WHAT YOU SHOULD DO
Copy only what lies from the line containing "log de cine que hace ¡ping!" through the line containing "s kojima možete uštediti" in the entries below, keeping both end lines exact and dropping every picture.

DATA SUPPLIED
=== Section Start ===
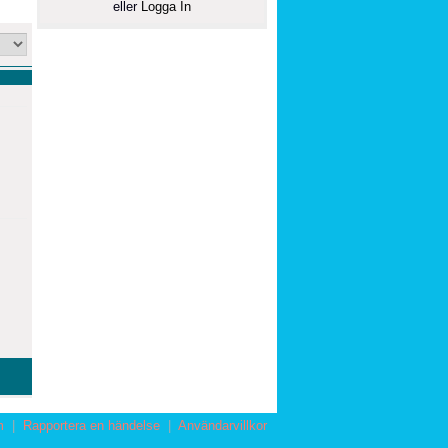
eller
Logga In
m
|
Rapportera en händelse
|
Användarvillkor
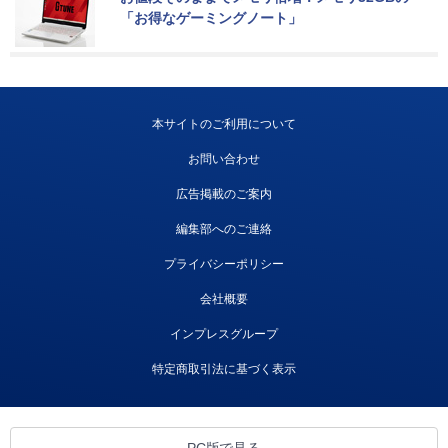
「お得なゲーミングノート」
本サイトのご利用について
お問い合わせ
広告掲載のご案内
編集部へのご連絡
プライバシーポリシー
会社概要
インプレスグループ
特定商取引法に基づく表示
PC版で見る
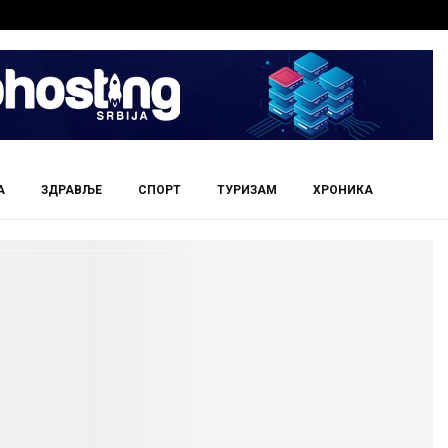
А
ЗДРАВЉЕ
СПОРТ
ТУРИЗАМ
ХРОНИКА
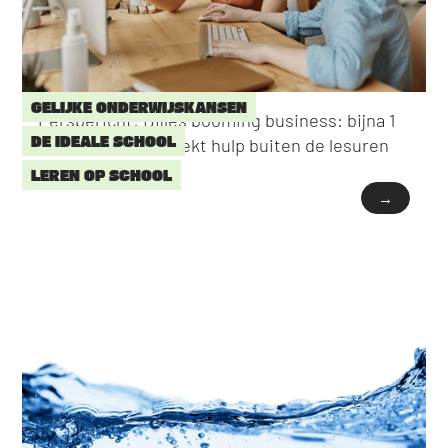
GELIJKE ONDERWIJSKANSEN
Persbericht: Bijles booming business: bijna 1
DE IDEALE SCHOOL
op 3 scholieren zoekt hulp buiten de lesuren
LEREN OP SCHOOL
→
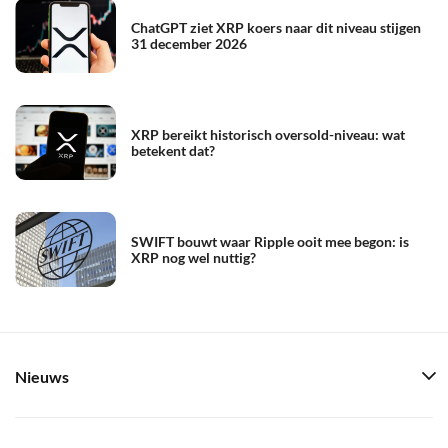
ChatGPT ziet XRP koers naar dit niveau stijgen
31 december 2026
XRP bereikt historisch oversold-niveau: wat
betekent dat?
SWIFT bouwt waar Ripple ooit mee begon: is
XRP nog wel nuttig?
Nieuws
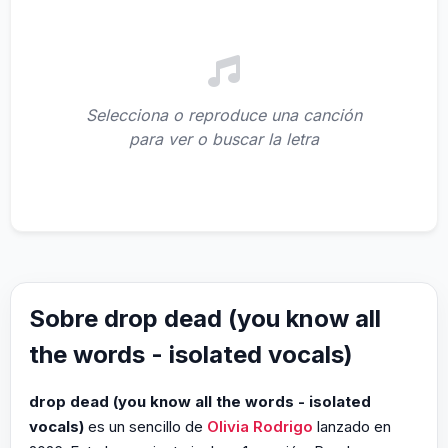
Selecciona o reproduce una canción
para ver o buscar la letra
Sobre drop dead (you know all
the words - isolated vocals)
drop dead (you know all the words - isolated
vocals)
es un sencillo de
Olivia Rodrigo
lanzado en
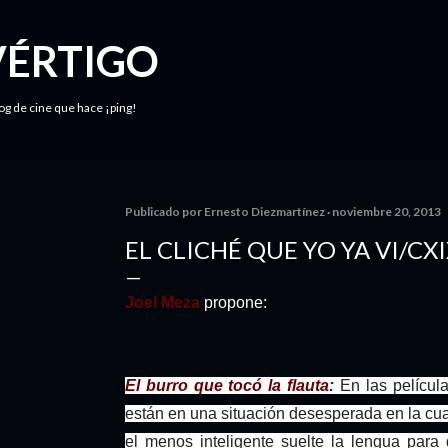
Ir al contenido principal
VÉRTIGO
log de cine que hace ¡ping!
Publicado por
Ernesto Diezmartínez
noviembre 20, 2013
EL CLICHÉ QUE YO YA VI/CX
Joel Meza
propone:
El burro que tocó la flauta:
En las películ
están en una situación desesperada en la cua
el menos inteligente suelte la lengua para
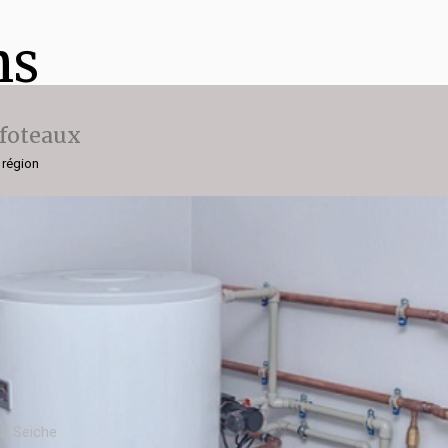
ns
ffoteaux
 région
ur Seiche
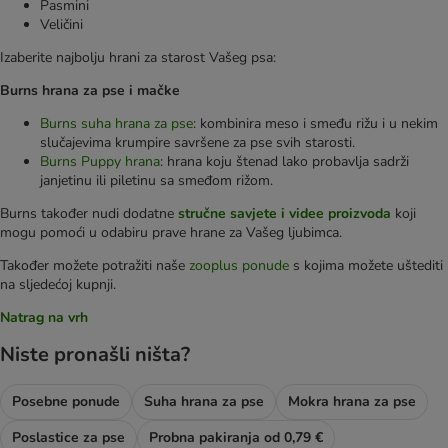
Pasmini
Veličini
Izaberite najbolju hrani za starost Vašeg psa:
Burns hrana za pse i mačke
Burns suha hrana za pse
: kombinira meso i smeđu rižu i u nekim
slučajevima krumpire savršene za pse svih starosti.
Burns Puppy hrana
: hrana koju štenad lako probavlja sadrži
janjetinu ili piletinu sa smeđom rižom.
Burns također nudi dodatne
stručne savjete i videe proizvoda
koji
mogu pomoći u odabiru prave hrane za Vašeg ljubimca.
Također možete potražiti naše
zooplus ponude
s kojima možete uštediti
na sljedećoj kupnji.
Natrag na vrh
Niste pronašli ništa?
Posebne ponude
Suha hrana za pse
Mokra hrana za pse
Poslastice za pse
Probna pakiranja od 0,79 €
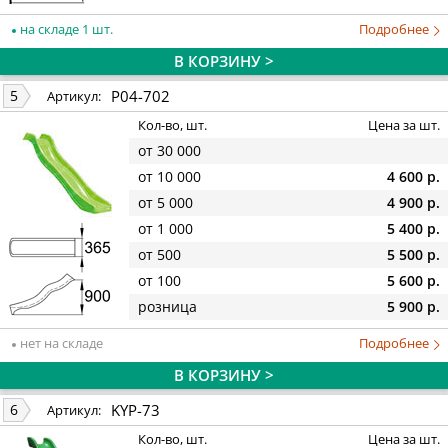
на складе 1 шт.
Подробнее
В КОРЗИНУ >
P04-702
5
Артикул:
Кол-во, шт.
Цена за шт.
от 30 000
от 10 000
4 600 р.
от 5 000
4 900 р.
от 1 000
5 400 р.
от 500
5 500 р.
от 100
5 600 р.
розница
5 900 р.
нет на складе
Подробнее
В КОРЗИНУ >
KYP-73
6
Артикул:
Кол-во, шт.
Цена за шт.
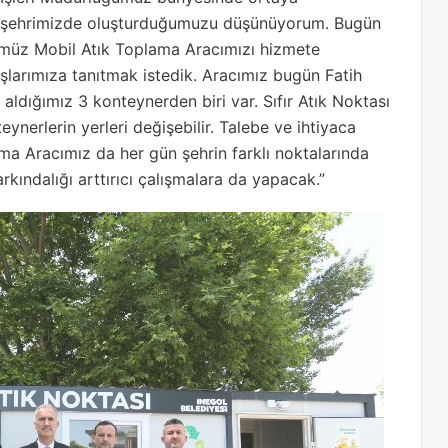
ğı şehrimizde oluşturduğumuzu düşünüyorum. Bugün
müz Mobil Atık Toplama Aracımızı hizmete
arımıza tanıtmak istedik. Aracımız bugün Fatih
ldığımız 3 konteynerden biri var. Sıfır Atık Noktası
nerlerin yerleri değişebilir. Talebe ve ihtiyaca
lama Aracımız da her gün şehrin farklı noktalarında
rkındalığı arttırıcı çalışmalara da yapacak.”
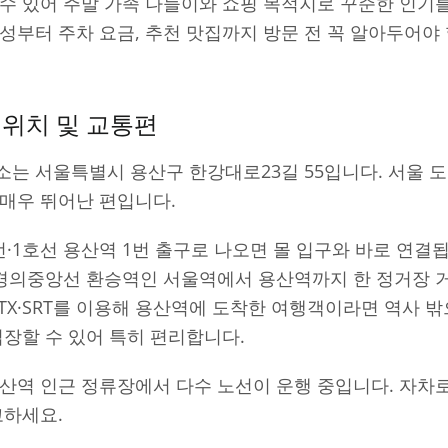
수 있어 주말 가족 나들이와 쇼핑 목적지로 꾸준한 인기를
성부터 주차 요금, 추천 맛집까지 방문 전 꼭 알아두어야
 위치 및 교통편
는 서울특별시 용산구 한강대로23길 55입니다. 서울 
매우 뛰어난 편입니다.
1호선 용산역 1번 출구로 나오면 몰 입구와 바로 연결
·경의중앙선 환승역인 서울역에서 용산역까지 한 정거장 
KTX·SRT를 이용해 용산역에 도착한 여행객이라면 역사 밖
입장할 수 있어 특히 편리합니다.
산역 인근 정류장에서 다수 노선이 운행 중입니다. 자차로
고하세요.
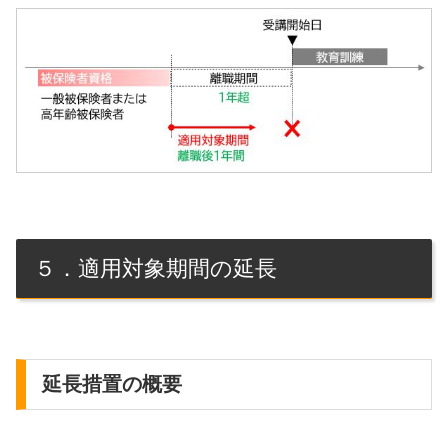
５．適用対象期間の延長
延長措置の概要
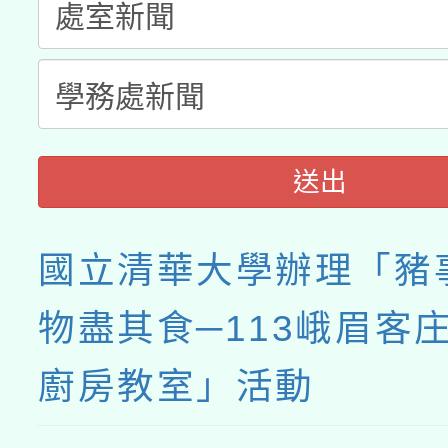
送出
國立清華大學辦理「豬
物盡其食─113峨眉客
廚房教室」活動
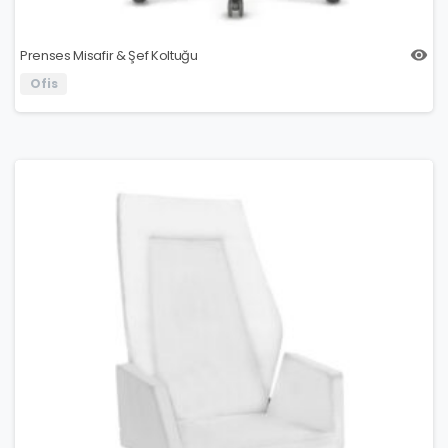
Prenses Misafir & Şef Koltuğu
Ofis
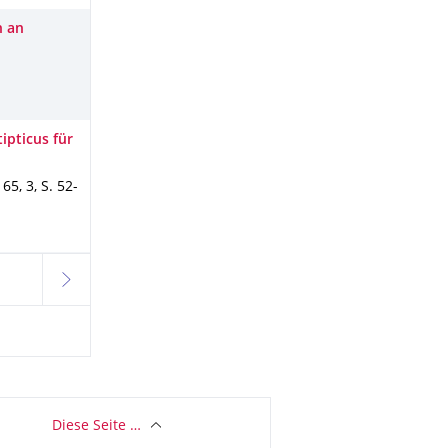
n an
ipticus für
.
65
,
3
,
S. 52-
weiter
Diese Seite …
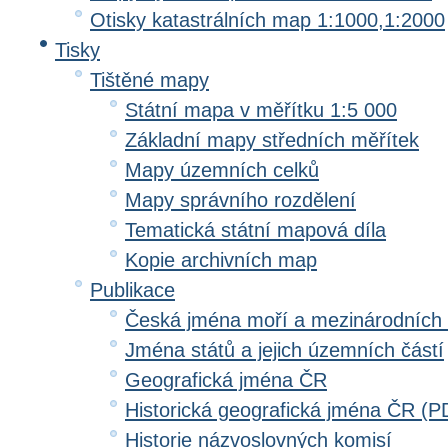
Otisky katastrálních map 1:1000,1:2000
Tisky
Tištěné mapy
Státní mapa v měřítku 1:5 000
Základní mapy středních měřítek
Mapy územních celků
Mapy správního rozdělení
Tematická státní mapová díla
Kopie archivních map
Publikace
Česká jména moří a mezinárodních
Jména států a jejich územních částí
Geografická jména ČR
Historická geografická jména ČR (P
Historie názvoslovných komisí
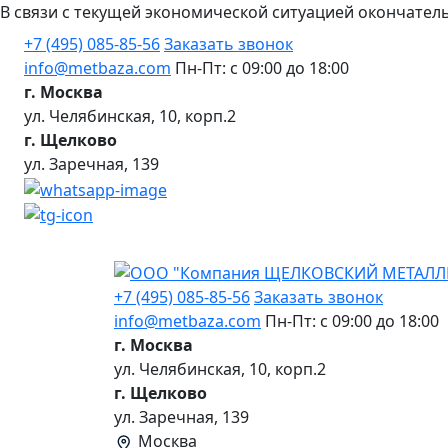
В связи с текущей экономической ситуацией окончател
+7 (495) 085-85-56
Заказать звонок
info@metbaza.com
Пн-Пт: с 09:00 до 18:00
г. Москва
ул. Челябинская, 10, корп.2
г. Щелково
ул. Заречная, 139
+7 (495) 085-85-56
Заказать звонок
info@metbaza.com
Пн-Пт: с 09:00 до 18:00
г. Москва
ул. Челябинская, 10, корп.2
г. Щелково
ул. Заречная, 139
Москва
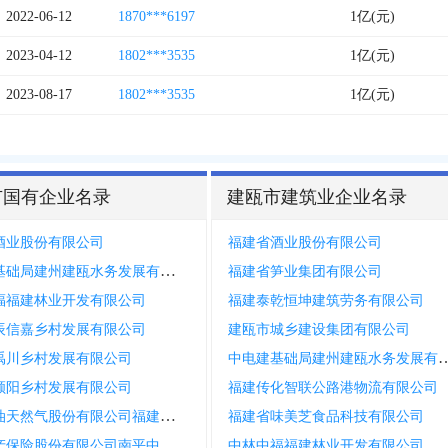
2022-06-12
1870***6197
1亿(元)
2023-04-12
1802***3535
1亿(元)
2023-08-17
1802***3535
1亿(元)
市国有企业名录
建瓯市建筑业企业名录
酒业股份有限公司
福建省酒业股份有限公司
中电建基础局建州建瓯水务发展有限公司
福建省笋业集团有限公司
福福建林业开发有限公司
福建泰乾恒坤建筑劳务有限公司
辰信嘉乡村发展有限公司
建瓯市城乡建设集团有限公司
中电建基础局建州建瓯水
禹川乡村发展有限公司
顺阳乡村发展有限公司
福建传化智联公路港物流有限公司
中国石油天然气股份有限公司福建南平销售分公司五里街加油站
福建省味美芝食品科技有限公司
申能财产保险股份有限公司南平中心支公司建瓯营销服务部
中林中福福建林业开发有限公司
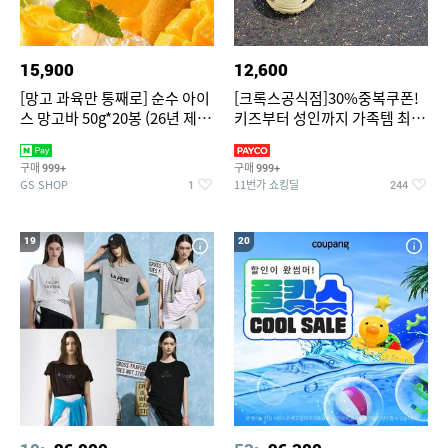
15,900
12,600
[망고 과육만 통째로] 순수 아이
[크록스공식점]30%중복쿠폰!
스 망고바 50g*20봉 (26년 제
키즈부터 성인까지 가족템 최대
조)
혜택가 찬스
구매
구매
999+
999+
GS SHOP
11번가 쇼킹딜
1
244
19
20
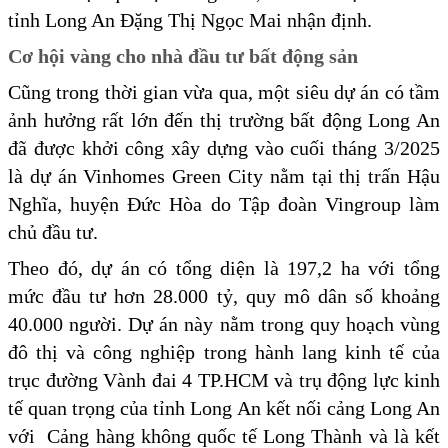
tỉnh Long An Đặng Thị Ngọc Mai nhận định.
Cơ hội vàng cho nhà đầu tư bất động sản
Cũng trong thời gian vừa qua, một siêu dự án có tầm
ảnh hưởng rất lớn đến thị trường bất động Long An
đã được khởi công xây dựng vào cuối tháng 3/2025
là dự án Vinhomes Green City nằm tại thị trấn Hậu
Nghĩa, huyện Đức Hòa do Tập đoàn Vingroup làm
chủ đầu tư.
Theo đó, dự án có tổng diện là 197,2 ha với tổng
mức đầu tư hơn 28.000 tỷ, quy mô dân số khoảng
40.000 người. Dự án này nằm trong quy hoạch vùng
đô thị và công nghiệp trong hành lang kinh tế của
trục đường Vành đai 4 TP.HCM và trụ động lực kinh
tế quan trọng của tỉnh Long An kết nối cảng Long An
với Cảng hàng không quốc tế Long Thành và là kết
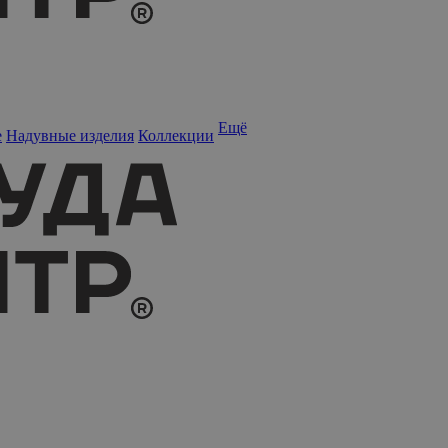
Ещё
е
Надувные изделия
Коллекции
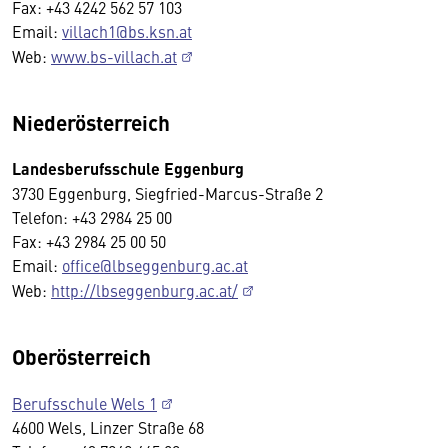
Fax: +43 4242 562 57 103
Email:
villach1@bs.ksn.at
Web:
www.bs-villach.at
Niederösterreich
Landesberufsschule Eggenburg
3730 Eggenburg, Siegfried-Marcus-Straße 2
Telefon: +43 2984 25 00
Fax: +43 2984 25 00 50
Email:
office@lbseggenburg.ac.at
Web:
http://lbseggenburg.ac.at/
Oberösterreich
Berufsschule Wels 1
4600 Wels, Linzer Straße 68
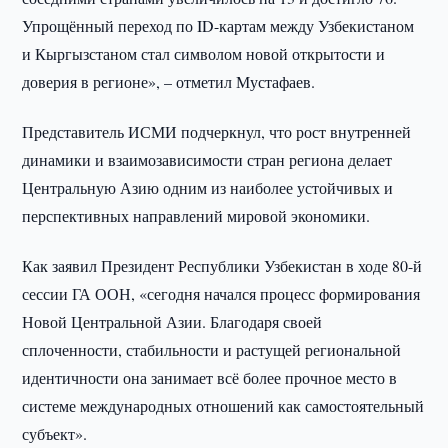
Упрощённый переход по ID-картам между Узбекистаном
и Кыргызстаном стал символом новой открытости и
доверия в регионе», – отметил Мустафаев.
Представитель ИСМИ подчеркнул, что рост внутренней
динамики и взаимозависимости стран региона делает
Центральную Азию одним из наиболее устойчивых и
перспективных направлений мировой экономики.
Как заявил Президент Республики Узбекистан в ходе 80-й
сессии ГА ООН, «сегодня начался процесс формирования
Новой Центральной Азии. Благодаря своей
сплоченности, стабильности и растущей региональной
идентичности она занимает всё более прочное место в
системе международных отношений как самостоятельный
субъект».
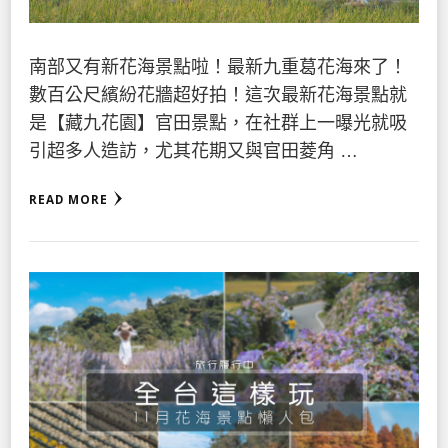
南部又有新花海景點啦！最新九重葛花海來了！
數百公尺繽紛花牆超好拍！這次最新花海景點就
是【藏九花園】官田景點，在社群上一曝光就吸
引超多人造訪，尤其花期又與官田菱角 …
READ MORE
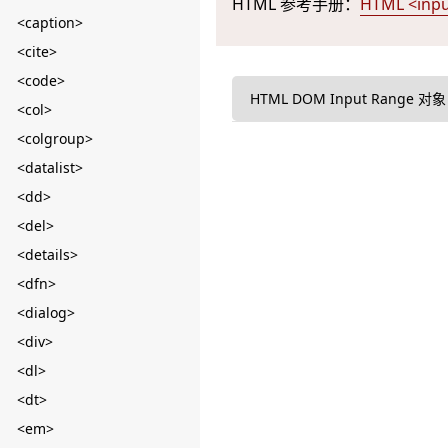
HTML 参考手册：
HTML <inp
<caption>
<cite>
<code>
HTML DOM Input Range 对象
<col>
<colgroup>
<datalist>
<dd>
<del>
<details>
<dfn>
<dialog>
<div>
<dl>
<dt>
<em>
=== Section End ===
EXERCISE ANSWER
log de cine que hace ¡ping!
Publicado por
Ernesto Diezmartínez
noviembre 20, 2013
EL CLICHÉ QUE YO YA VI/CX
Joel Meza
propone:
El burro que tocó la flauta:
En las películ
están en una situación desesperada en la cua
el menos inteligente suelte la lengua para
ns
ffoteaux
 région
ur Seiche
Pasmini
Veličini
Izaberite najbolju hrani za starost Vašeg psa:
Burns hrana za pse i mačke
Burns suha hrana za pse
: kombinira meso i smeđu rižu i u nekim
slučajevima krumpire savršene za pse svih starosti.
Burns Puppy hrana
: hrana koju štenad lako probavlja sadrži
janjetinu ili piletinu sa smeđom rižom.
Burns također nudi dodatne
stručne savjete i videe proizvoda
koji
mogu pomoći u odabiru prave hrane za Vašeg ljubimca.
Također možete potražiti naše
zooplus ponude
s kojima možete uštediti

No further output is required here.